===== Available data

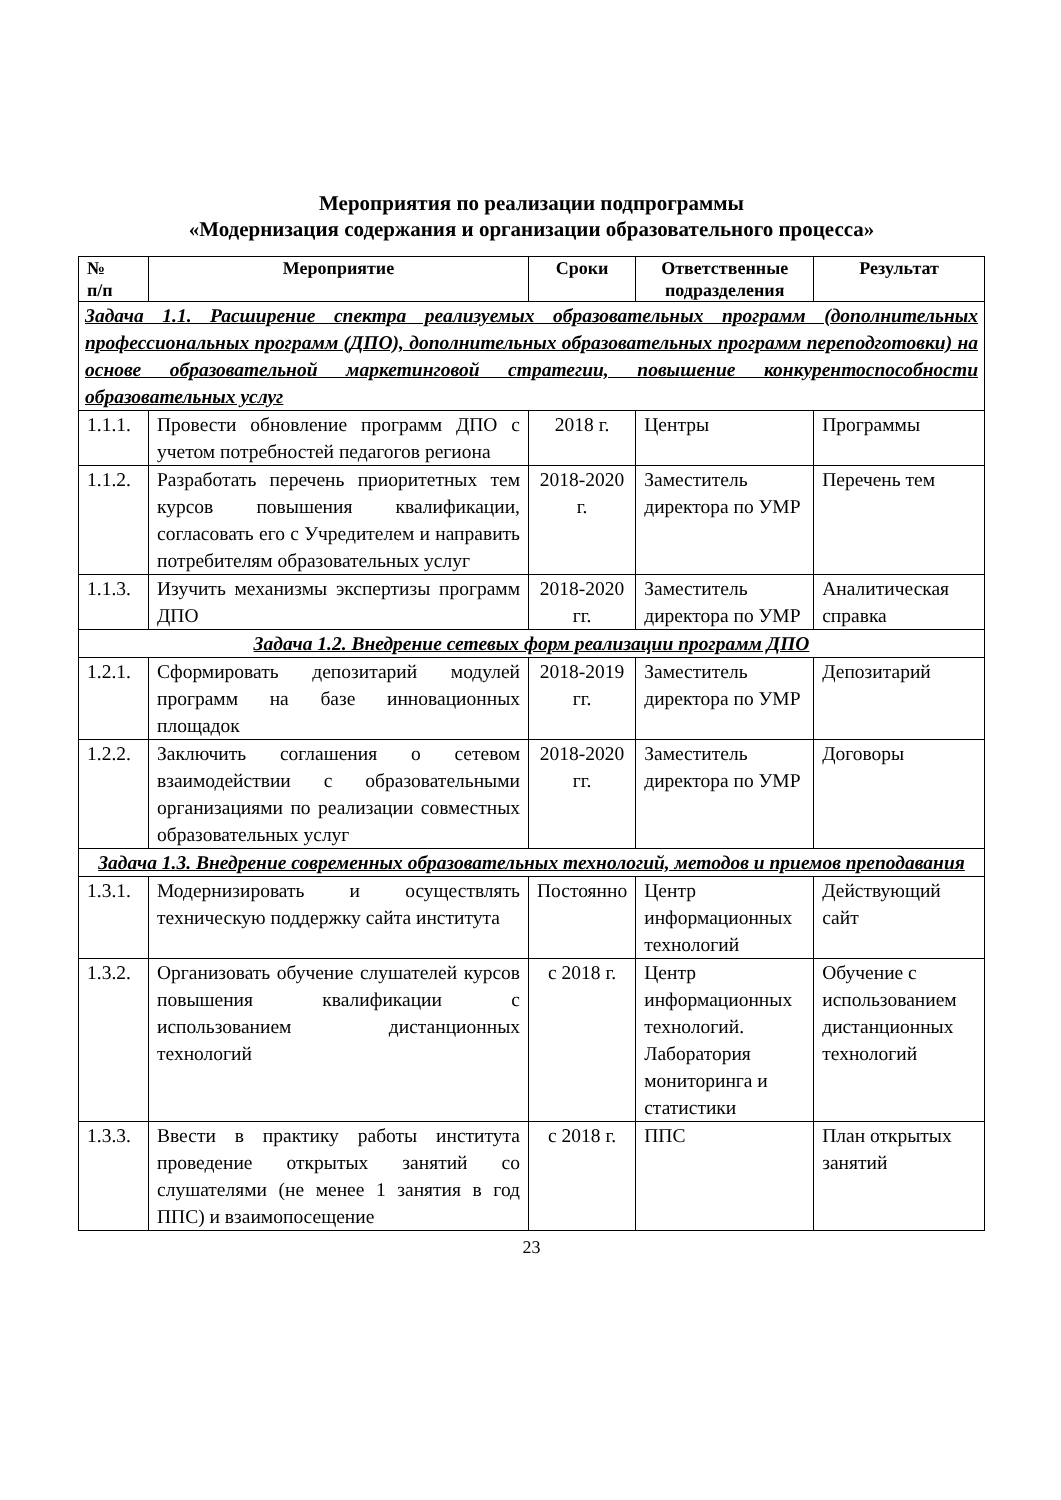Мероприятия по реализации подпрограммы
«Модернизация содержания и организации образовательного процесса»
| № п/п | Мероприятие | Сроки | Ответственные подразделения | Результат |
| --- | --- | --- | --- | --- |
| Задача 1.1. Расширение спектра реализуемых образовательных программ (дополнительных профессиональных программ (ДПО), дополнительных образовательных программ переподготовки) на основе образовательной маркетинговой стратегии, повышение конкурентоспособности образовательных услуг | | | | |
| 1.1.1. | Провести обновление программ ДПО с учетом потребностей педагогов региона | 2018 г. | Центры | Программы |
| 1.1.2. | Разработать перечень приоритетных тем курсов повышения квалификации, согласовать его с Учредителем и направить потребителям образовательных услуг | 2018-2020 г. | Заместитель директора по УМР | Перечень тем |
| 1.1.3. | Изучить механизмы экспертизы программ ДПО | 2018-2020 гг. | Заместитель директора по УМР | Аналитическая справка |
| Задача 1.2. Внедрение сетевых форм реализации программ ДПО | | | | |
| 1.2.1. | Сформировать депозитарий модулей программ на базе инновационных площадок | 2018-2019 гг. | Заместитель директора по УМР | Депозитарий |
| 1.2.2. | Заключить соглашения о сетевом взаимодействии с образовательными организациями по реализации совместных образовательных услуг | 2018-2020 гг. | Заместитель директора по УМР | Договоры |
| Задача 1.3. Внедрение современных образовательных технологий, методов и приемов преподавания | | | | |
| 1.3.1. | Модернизировать и осуществлять техническую поддержку сайта института | Постоянно | Центр информационных технологий | Действующий сайт |
| 1.3.2. | Организовать обучение слушателей курсов повышения квалификации с использованием дистанционных технологий | с 2018 г. | Центр информационных технологий. Лаборатория мониторинга и статистики | Обучение с использованием дистанционных технологий |
| 1.3.3. | Ввести в практику работы института проведение открытых занятий со слушателями (не менее 1 занятия в год ППС) и взаимопосещение | с 2018 г. | ППС | План открытых занятий |
23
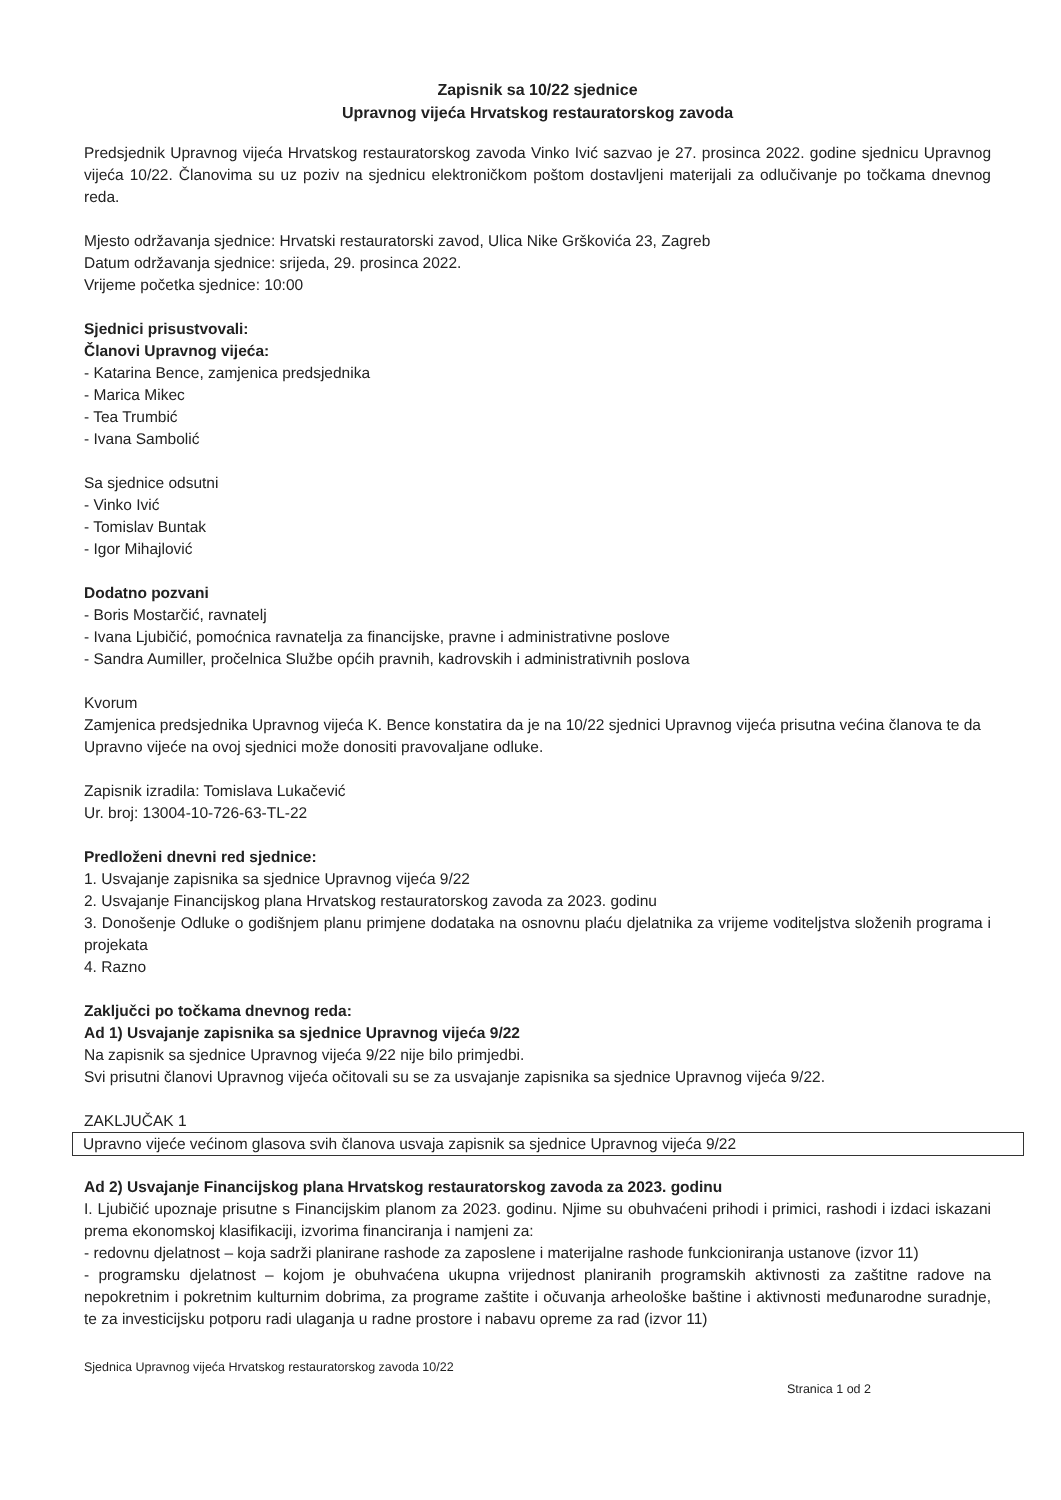Zapisnik sa 10/22 sjednice
Upravnog vijeća Hrvatskog restauratorskog zavoda
Predsjednik Upravnog vijeća Hrvatskog restauratorskog zavoda Vinko Ivić sazvao je 27. prosinca 2022. godine sjednicu Upravnog vijeća 10/22. Članovima su uz poziv na sjednicu elektroničkom poštom dostavljeni materijali za odlučivanje po točkama dnevnog reda.
Mjesto održavanja sjednice: Hrvatski restauratorski zavod, Ulica Nike Grškovića 23, Zagreb
Datum održavanja sjednice: srijeda, 29. prosinca 2022.
Vrijeme početka sjednice: 10:00
Sjednici prisustvovali:
Članovi Upravnog vijeća:
- Katarina Bence, zamjenica predsjednika
- Marica Mikec
- Tea Trumbić
- Ivana Sambolić
Sa sjednice odsutni
- Vinko Ivić
- Tomislav Buntak
- Igor Mihajlović
Dodatno pozvani
- Boris Mostarčić, ravnatelj
- Ivana Ljubičić, pomoćnica ravnatelja za financijske, pravne i administrativne poslove
- Sandra Aumiller, pročelnica Službe općih pravnih, kadrovskih i administrativnih poslova
Kvorum
Zamjenica predsjednika Upravnog vijeća K. Bence konstatira da je na 10/22 sjednici Upravnog vijeća prisutna većina članova te da Upravno vijeće na ovoj sjednici može donositi pravovaljane odluke.
Zapisnik izradila: Tomislava Lukačević
Ur. broj: 13004-10-726-63-TL-22
Predloženi dnevni red sjednice:
1. Usvajanje zapisnika sa sjednice Upravnog vijeća 9/22
2. Usvajanje Financijskog plana Hrvatskog restauratorskog zavoda za 2023. godinu
3. Donošenje Odluke o godišnjem planu primjene dodataka na osnovnu plaću djelatnika za vrijeme voditeljstva složenih programa i projekata
4. Razno
Zaključci po točkama dnevnog reda:
Ad 1) Usvajanje zapisnika sa sjednice Upravnog vijeća 9/22
Na zapisnik sa sjednice Upravnog vijeća 9/22 nije bilo primjedbi.
Svi prisutni članovi Upravnog vijeća očitovali su se za usvajanje zapisnika sa sjednice Upravnog vijeća 9/22.
ZAKLJUČAK 1
Upravno vijeće većinom glasova svih članova usvaja zapisnik sa sjednice Upravnog vijeća 9/22
Ad 2) Usvajanje Financijskog plana Hrvatskog restauratorskog zavoda za 2023. godinu
I. Ljubičić upoznaje prisutne s Financijskim planom za 2023. godinu. Njime su obuhvaćeni prihodi i primici, rashodi i izdaci iskazani prema ekonomskoj klasifikaciji, izvorima financiranja i namjeni za:
- redovnu djelatnost – koja sadrži planirane rashode za zaposlene i materijalne rashode funkcioniranja ustanove (izvor 11)
- programsku djelatnost – kojom je obuhvaćena ukupna vrijednost planiranih programskih aktivnosti za zaštitne radove na nepokretnim i pokretnim kulturnim dobrima, za programe zaštite i očuvanja arheološke baštine i aktivnosti međunarodne suradnje, te za investicijsku potporu radi ulaganja u radne prostore i nabavu opreme za rad (izvor 11)
Sjednica Upravnog vijeća Hrvatskog restauratorskog zavoda 10/22
Stranica 1 od 2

==========

- What needs to be done: Return each line from the material that includes the string "djelatnost".

- Response to this task:
- redovnu djelatnost – koja sadrži planirane rashode za zaposlene i materijalne rashode funkcioniranja ustanove (izvor 11)
- programsku djelatnost – kojom je obuhvaćena ukupna vrijednost planiranih programskih aktivnosti za zaštitne radove na nepokretnim i pokretnim kulturnim dobrima, za programe zaštite i očuvanja arheološke baštine i aktivnosti međunarodne suradnje, te za investicijsku potporu radi ulaganja u radne prostore i nabavu opreme za rad (izvor 11)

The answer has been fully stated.